Y finalmente llegó el viaje a Iruya, que en su arranque nos regaló la maravilla de transitar en colectivo el camino de cornisa que conduce hasta allí. Cuando llegamos, nos sorprendió la fantástica imagen de un pequeño pueblo colgado mágicamente de la montaña. Permanecimos tres días. Encantados con la hospitalidad de los lugareños, recorrimos el lugar y disfrutamos de su gastronomía.
El segundo día subimos al Mirador de la Cruz. Si bien tiene algún nivel de exigencia, es de fácil acceso. Cuando llegamos arriba, nos encontramos con Araceli, una encantadora niña de diez años que, en soledad, vende alfajores hechos por ella y disfruta de sacarle fotos a los viajeros. Como muestra de ello, se trepó a la base de la cruz y, en arriesgada pirueta, nos sacó unas fotos buenísimas.
Como resultado de la construcción de un afectuoso vínculo, nos quedamos un rato charlando con ella, que, exhibiendo su naturaleza infantil, nos hizo participar de un juego de adivinanzas para que descubriéramos sus sueños. Así supimos que quiere ser fotógrafa, guía de turismo y coplera. En correspondencia con su juego, le contamos sobre nuestros sueños pendientes. Fue un hermoso momento. Antes de marcharnos, le compramos unos alfajores. Mientras bajábamos, la veíamos subida a un borde saludándonos con ambas manos. Esa encantadora pequeña fue motivo de charla durante un rato largo y quedó alojada en nuestros buenos recuerdos.
El último día acometimos el esforzado reto de subir al Mirador del Cóndor, sendero que termina en un viejo corral de cabras desde el que se puede ver un paisaje formidable. Ahí, algunos viajeros tienen la fortuna de observar el vuelo de un cóndor.
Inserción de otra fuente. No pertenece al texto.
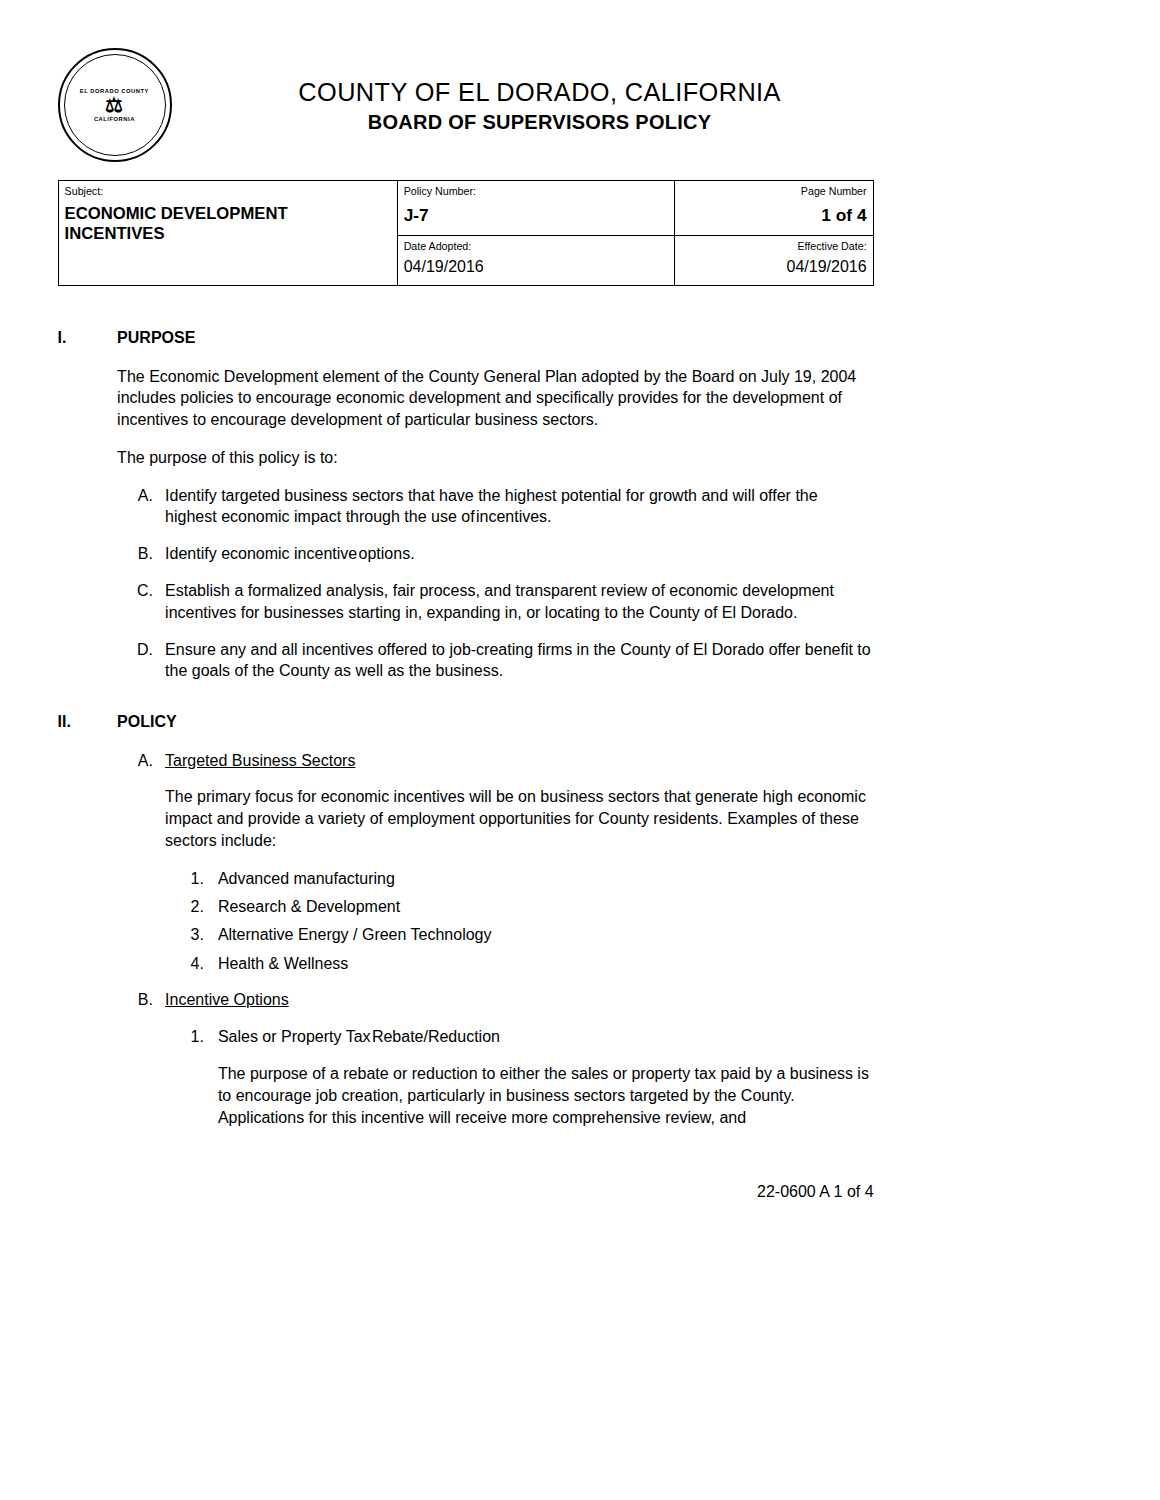EL DORADO COUNTY ⚖ CALIFORNIA
COUNTY OF EL DORADO, CALIFORNIA
BOARD OF SUPERVISORS POLICY
| Subject: ECONOMIC DEVELOPMENT INCENTIVES | Policy Number: J-7 | Page Number 1 of 4 |
| Date Adopted: 04/19/2016 | Effective Date: 04/19/2016 |
I.
PURPOSE
The Economic Development element of the County General Plan adopted by the Board on July 19, 2004 includes policies to encourage economic development and specifically provides for the development of incentives to encourage development of particular business sectors.
The purpose of this policy is to:
Identify targeted business sectors that have the highest potential for growth and will offer the highest economic impact through the use of incentives.
Identify economic incentive options.
Establish a formalized analysis, fair process, and transparent review of economic development incentives for businesses starting in, expanding in, or locating to the County of El Dorado.
Ensure any and all incentives offered to job-creating firms in the County of El Dorado offer benefit to the goals of the County as well as the business.
II.
POLICY
Targeted Business Sectors
The primary focus for economic incentives will be on business sectors that generate high economic impact and provide a variety of employment opportunities for County residents. Examples of these sectors include:
Advanced manufacturing
Research & Development
Alternative Energy / Green Technology
Health & Wellness
Incentive Options
Sales or Property Tax Rebate/Reduction
The purpose of a rebate or reduction to either the sales or property tax paid by a business is to encourage job creation, particularly in business sectors targeted by the County. Applications for this incentive will receive more comprehensive review, and
22-0600 A 1 of 4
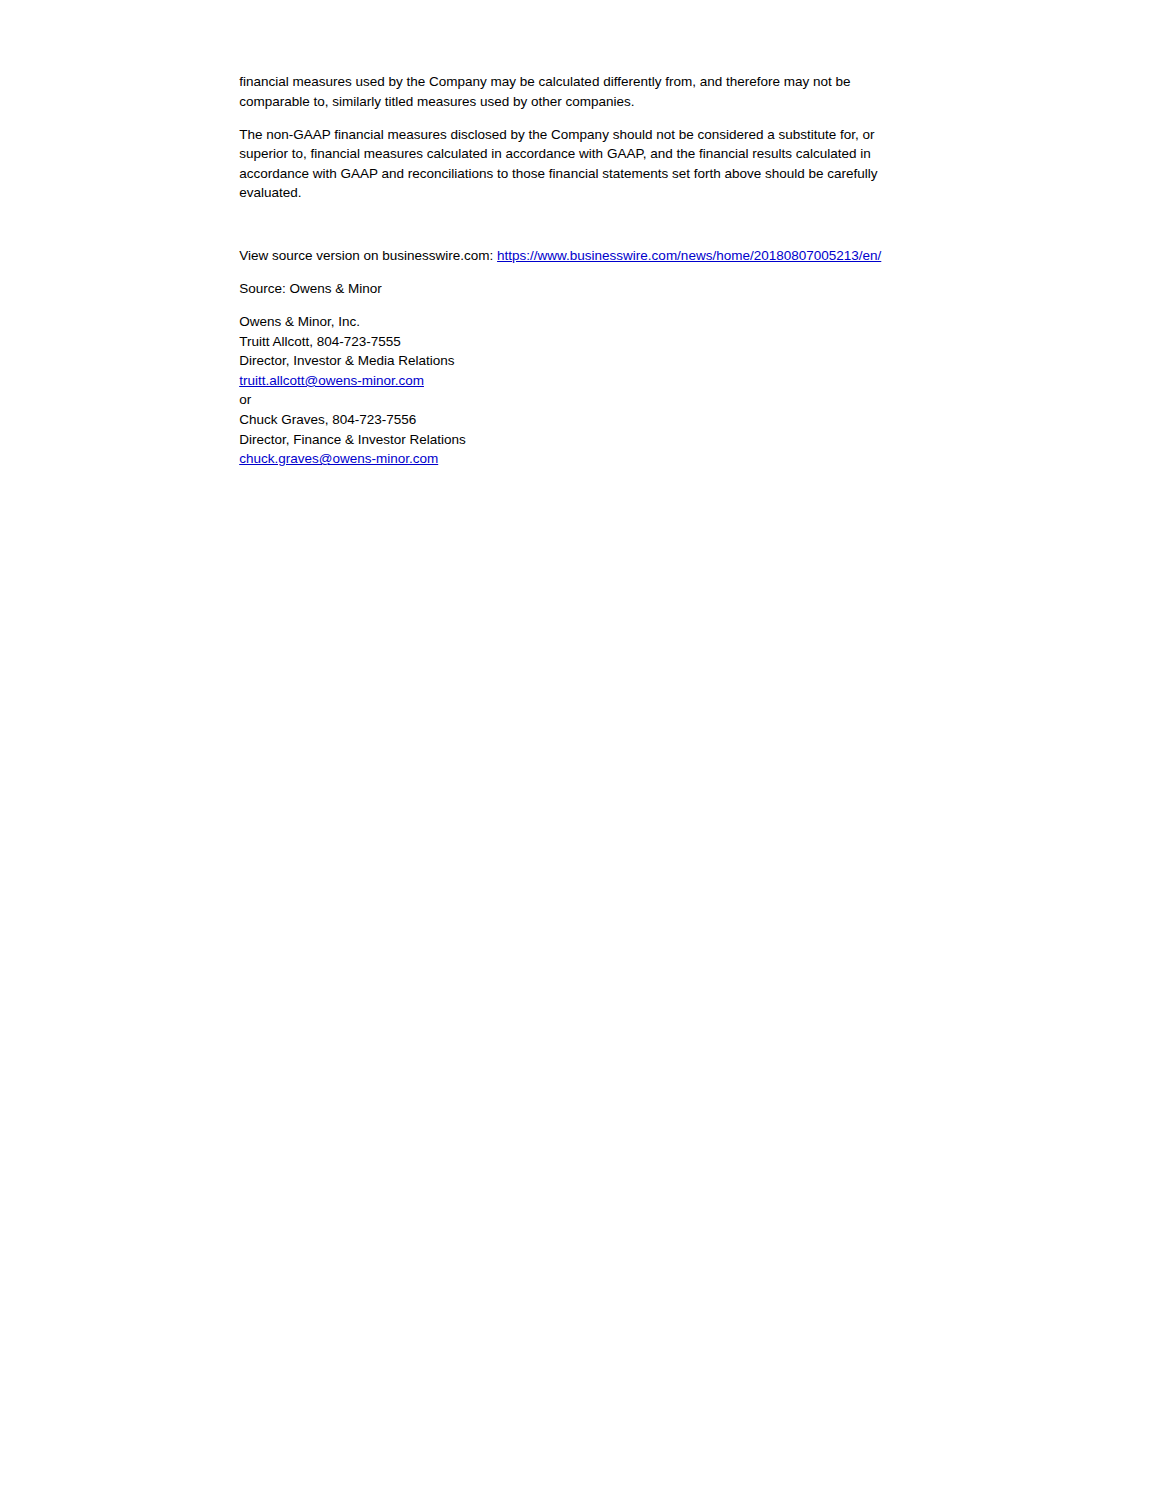financial measures used by the Company may be calculated differently from, and therefore may not be comparable to, similarly titled measures used by other companies.
The non-GAAP financial measures disclosed by the Company should not be considered a substitute for, or superior to, financial measures calculated in accordance with GAAP, and the financial results calculated in accordance with GAAP and reconciliations to those financial statements set forth above should be carefully evaluated.
View source version on businesswire.com: https://www.businesswire.com/news/home/20180807005213/en/
Source: Owens & Minor
Owens & Minor, Inc.
Truitt Allcott, 804-723-7555
Director, Investor & Media Relations
truitt.allcott@owens-minor.com
or
Chuck Graves, 804-723-7556
Director, Finance & Investor Relations
chuck.graves@owens-minor.com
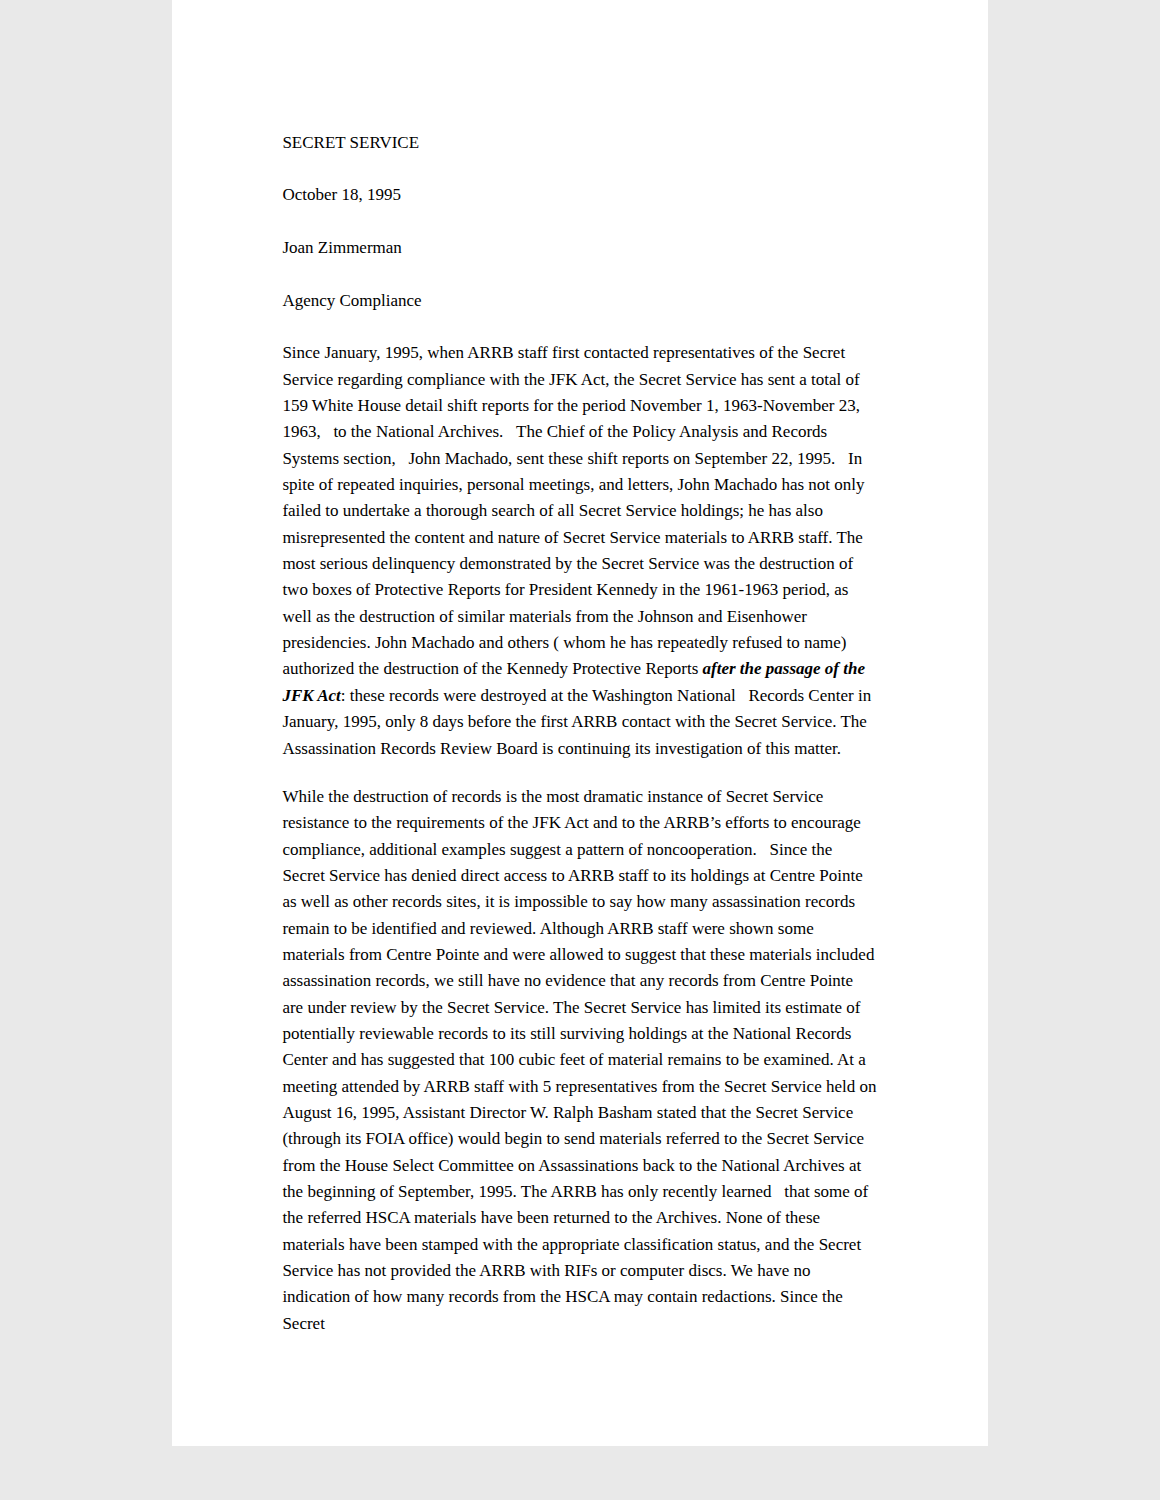SECRET SERVICE
October 18, 1995
Joan Zimmerman
Agency Compliance
Since January, 1995, when ARRB staff first contacted representatives of the Secret Service regarding compliance with the JFK Act, the Secret Service has sent a total of 159 White House detail shift reports for the period November 1, 1963-November 23, 1963, to the National Archives. The Chief of the Policy Analysis and Records Systems section, John Machado, sent these shift reports on September 22, 1995. In spite of repeated inquiries, personal meetings, and letters, John Machado has not only failed to undertake a thorough search of all Secret Service holdings; he has also misrepresented the content and nature of Secret Service materials to ARRB staff. The most serious delinquency demonstrated by the Secret Service was the destruction of two boxes of Protective Reports for President Kennedy in the 1961-1963 period, as well as the destruction of similar materials from the Johnson and Eisenhower presidencies. John Machado and others ( whom he has repeatedly refused to name) authorized the destruction of the Kennedy Protective Reports after the passage of the JFK Act: these records were destroyed at the Washington National Records Center in January, 1995, only 8 days before the first ARRB contact with the Secret Service. The Assassination Records Review Board is continuing its investigation of this matter.
While the destruction of records is the most dramatic instance of Secret Service resistance to the requirements of the JFK Act and to the ARRB’s efforts to encourage compliance, additional examples suggest a pattern of noncooperation. Since the Secret Service has denied direct access to ARRB staff to its holdings at Centre Pointe as well as other records sites, it is impossible to say how many assassination records remain to be identified and reviewed. Although ARRB staff were shown some materials from Centre Pointe and were allowed to suggest that these materials included assassination records, we still have no evidence that any records from Centre Pointe are under review by the Secret Service. The Secret Service has limited its estimate of potentially reviewable records to its still surviving holdings at the National Records Center and has suggested that 100 cubic feet of material remains to be examined. At a meeting attended by ARRB staff with 5 representatives from the Secret Service held on August 16, 1995, Assistant Director W. Ralph Basham stated that the Secret Service (through its FOIA office) would begin to send materials referred to the Secret Service from the House Select Committee on Assassinations back to the National Archives at the beginning of September, 1995. The ARRB has only recently learned that some of the referred HSCA materials have been returned to the Archives. None of these materials have been stamped with the appropriate classification status, and the Secret Service has not provided the ARRB with RIFs or computer discs. We have no indication of how many records from the HSCA may contain redactions. Since the Secret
Para llegar hasta allí hay que subir más de quinientos metros en un recorrido sinuoso y muy empinado, que en algunos tramos —por lo angosto y cercano al precipicio— se vuelve peligroso: un simple resbalón puede resultar fatal. El ascenso, rodeado de un bellísimo marco natural, nos dejó colgada la amenaza del descenso.
En varias ocasiones pensamos en volver, pero nuestra inveterada pertinacia nos hizo continuar. Y esto tuvo la formidable recompensa de ver uno de los paisajes más bellos de los que hayamos disfrutado. Por si esto fuera poco, tuvimos la fortuna de admirar, junto a una pareja que llegó poco después de nosotros, el majestuoso vuelo de un cóndor. Sentirnos tan libres como él fue un momento fantástico, en el cual revalidé mi idea de que vivir, tal vez, se trate de ejercitar la pertinacia. Y que, de tanto en tanto, eso te regala estas maravillas.
Durante el descenso, para exorcizar el miedo, charlamos sobre el placer de vivir esta experiencia y renovamos los votos de hacer el Camino Francés cruzando los Pirineos. Más tarde, a lo largo de la cena, conversamos sobre aquello de correr los límites, que nos había surgido después de haber llegado a la Laguna de los Tres, en El Chaltén. Y volvimos a convenir que tener proyectos alarga la vida.